The four-time Major champion disclosed he’d woken feeling unwell but attempted to battle through, keeping points short in the early stages whilst his pristine ball-striking masked his physical struggles. But halfway through the third set, with temperatures once again climbing above 30C during France’s record-breaking heatwave, he “just kind of hit the wall”.

Yet Sinner refused to blame the sweltering conditions for his shock exit, his earliest at a Grand Slam since falling at the same stage in Paris last year.

“It was warm, but not crazy warm,” insisted the Italian. “Really it was nothing against the heat, nothing against the weather. It was just me today, but it happens. I don’t want to take anything away from him. He played a very solid match.”

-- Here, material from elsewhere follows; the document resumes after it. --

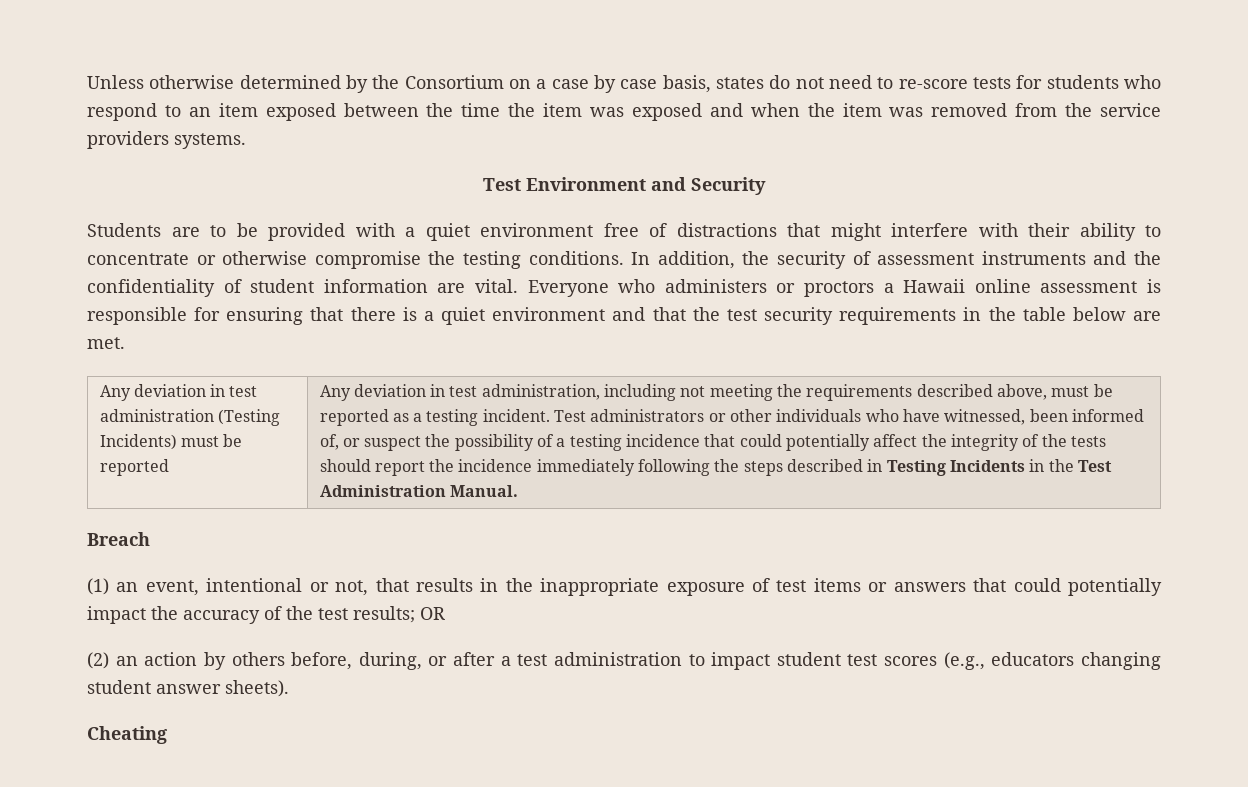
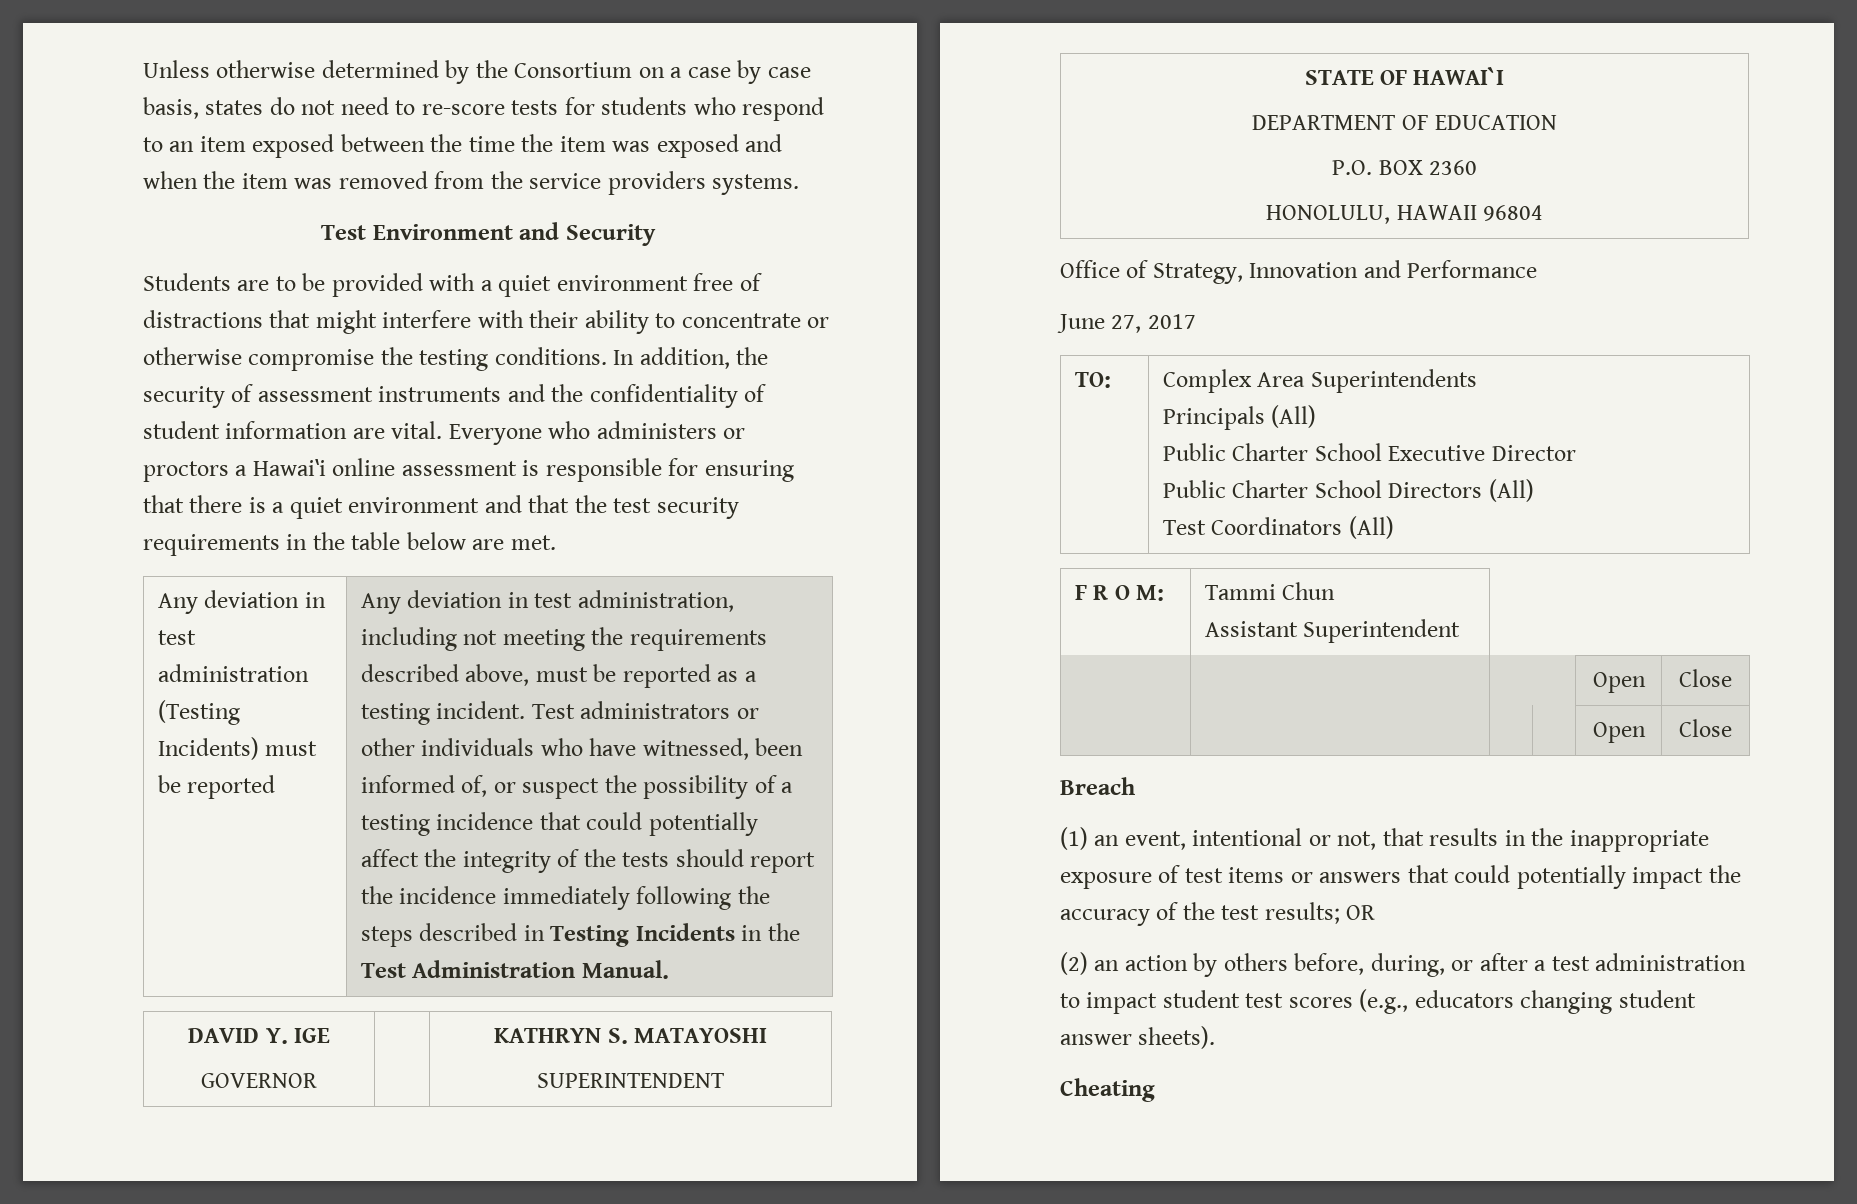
[903,279,966,293] Hawaii -> [252,459,326,476] Hawai‛i
(518, 491) none -> [188,1028,330,1044] [201,1073,317,1088] [494,1028,767,1044] [537,1073,724,1088] [1304,67,1505,85] [1252,115,1557,130] [1332,160,1477,175] [1266,205,1543,224] [1060,260,1538,284] [1057,314,1196,333] [1074,372,1111,388] [1162,369,1477,393] [1162,405,1317,430] [1162,443,1576,461] [1162,479,1534,502] [1162,516,1394,539] [1074,585,1165,601] [1204,582,1336,600] [1204,619,1461,643] [1592,672,1646,693] [1679,669,1732,687] [1592,722,1646,743] [1679,719,1732,737] // DAVID Y. IGE // GOVERNOR | | KATHRYN S. MATAYOSHI // SUPERINTENDENT // STATE OF HAWAI`I // DEPARTMENT OF EDUCATION // P.O. BOX 2360 // HONOLULU, HAWAII 96804 // Office of Strategy, Innovation and Performance // June 27, 2017 // TO: | Complex Area Superintendents // Principals (All) // Public Charter School Executive Director // Public Charter School Directors (All) // Test Coordinators (All) // F R O M: | Tammi Chun // Assistant Superintendent // | | | Open | Close // | | | | Open | Close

The timing couldn’t be more brutal. Sinner arrived at Roland Garros having swept all three clay-court Masters titles, looking virtually unbeatable on the red dirt. With injured rival Carlos Alcaraz absent from the tournament, the path to completing a career Grand Slam appeared wide open.

Instead, it’s another agonising chapter in Sinner’s tortured relationship with Roland Garros. Last year’s runner-up held three championship points in the final before falling to Alcaraz in a heartbreaking defeat. This year’s early exit cuts just as deep.

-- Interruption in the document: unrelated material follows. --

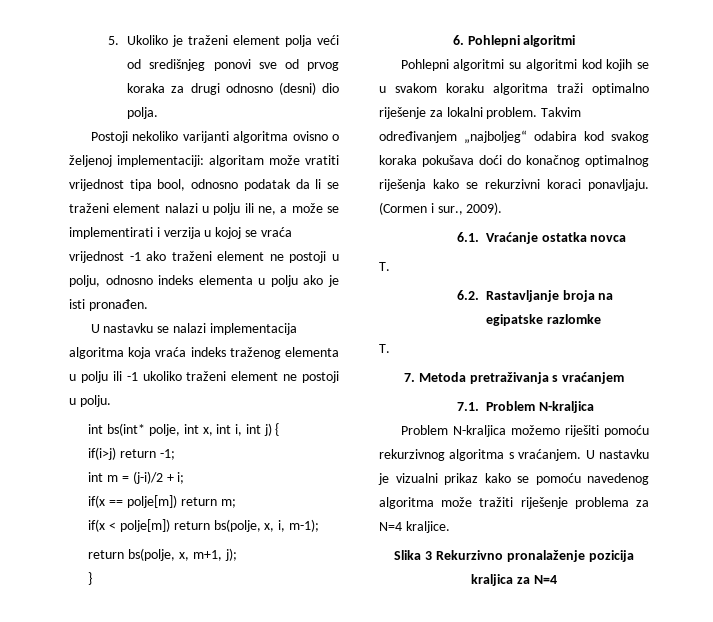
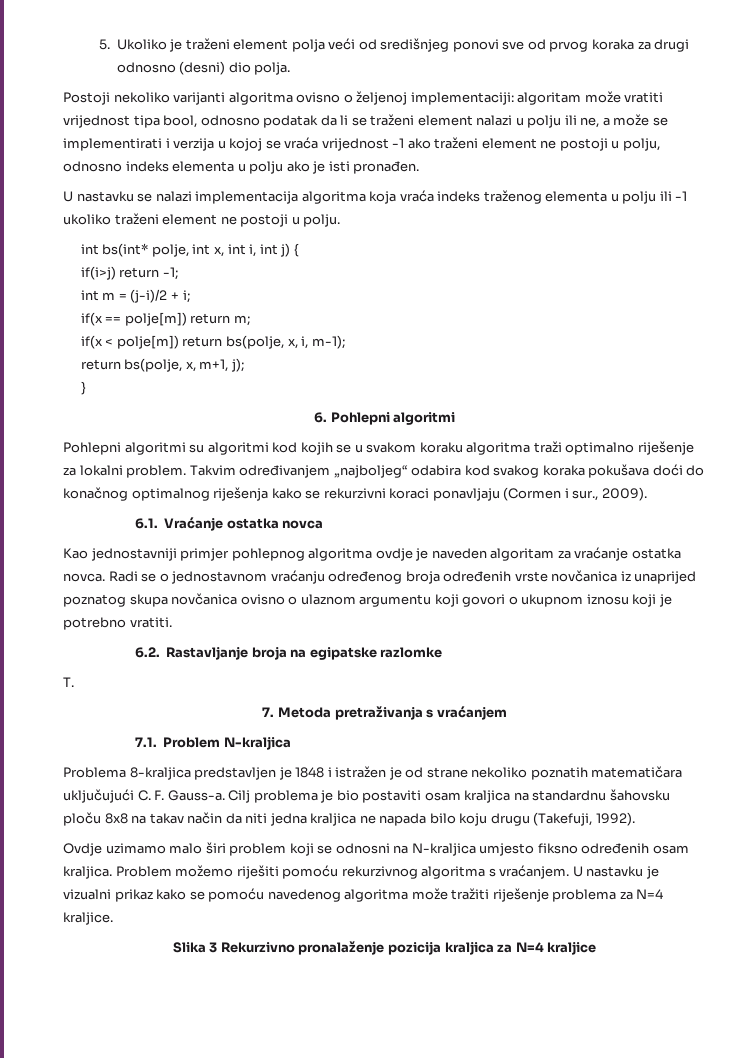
[588,179,649,191] ponavljaju. -> [432,488,500,501] ponavljaju
[379,262,390,271] T. -> [63,547,681,561] [63,570,697,584] [63,593,672,607] [63,617,172,630] Kao jednostavniji primjer pohlepnog algoritma ovdje je naveden algoritam za vraćanje ostatka novca. Radi se o jednostavnom vraćanju određenog broja određenih vrste novčanica iz unaprijed poznatog skupa novčanica ovisno o ulaznom argumentu koji govori o ukupnom iznosu koji je potrebno vratiti.
[400,425,506,437] Problem N-kraljica -> [63,766,683,780] [63,789,670,803] [63,812,635,826] [63,842,689,856] [63,866,172,879] Problema 8-kraljica predstavljen je 1848 i istražen je od strane nekoliko poznatih matematičara uključujući C. F. Gauss-a. Cilj problema je bio postaviti osam kraljica na standardnu šahovsku ploču 8x8 na takav način da niti jedna kraljica ne napada bilo koju drugu (Takefuji, 1992). // Ovdje uzimamo malo širi problem koji se odnosni na N-kraljica umjesto fiksno određenih osam kraljica. Problem
(557, 579) none -> [547,941,597,955] kraljice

“It’s tough to accept because of the position I’ve been in and everything considered, but yeah, now I have a lot of time to recover,” said Sinner, who confirmed he won’t play any grass-court tournaments before Wimbledon.

“As I said at the beginning of the year, this is my main goal here. A very early exit, it was not what I was looking for.”

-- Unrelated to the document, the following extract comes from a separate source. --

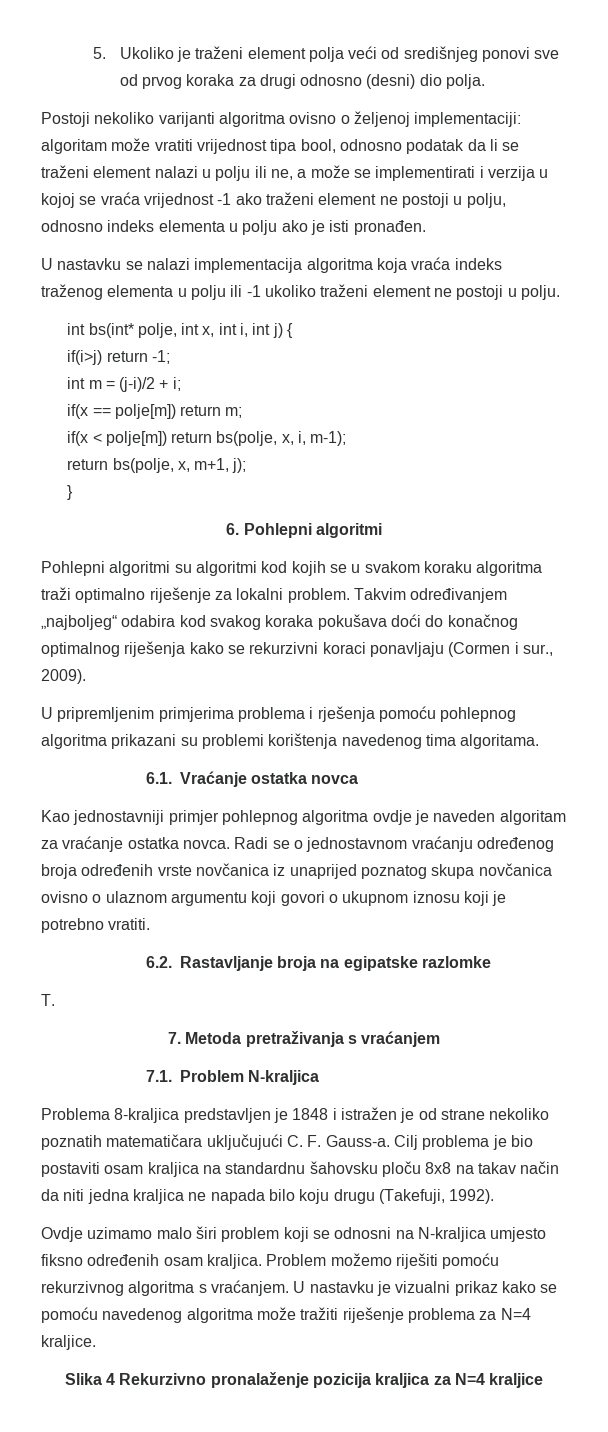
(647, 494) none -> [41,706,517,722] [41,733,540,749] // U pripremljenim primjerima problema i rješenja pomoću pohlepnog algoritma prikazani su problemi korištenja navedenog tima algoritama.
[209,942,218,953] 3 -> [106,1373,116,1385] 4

For Cerundolo, ranked outside the top 50, it was just the third Grand Slam match win of his career. The Buenos Aires native didn’t blink as the match turned, maintaining his composure to pull off one of the tournament’s biggest upsets in recent memory.

“It’s tough for him. I think I was a little bit lucky,” admitted Cerundolo, who faces Spain’s Martin Landaluce in the last 32. “The match was almost lost.”

“I started to notice that something wasn’t good, because I mean, he was beating me pretty easy,” he added. “Tennis is about being in the present day and being better in that match. He’s number one in the world because he’s the best every day. It just happened this day. I was better this day.”

As Sinner departed Court Philippe Chatrier, his Grand Slam dreams in tatters once more, the tennis world was left reeling. The man who seemed destined to dominate Roland Garros 2026 instead exits with more questions than answers, leaving the draw blown wide open.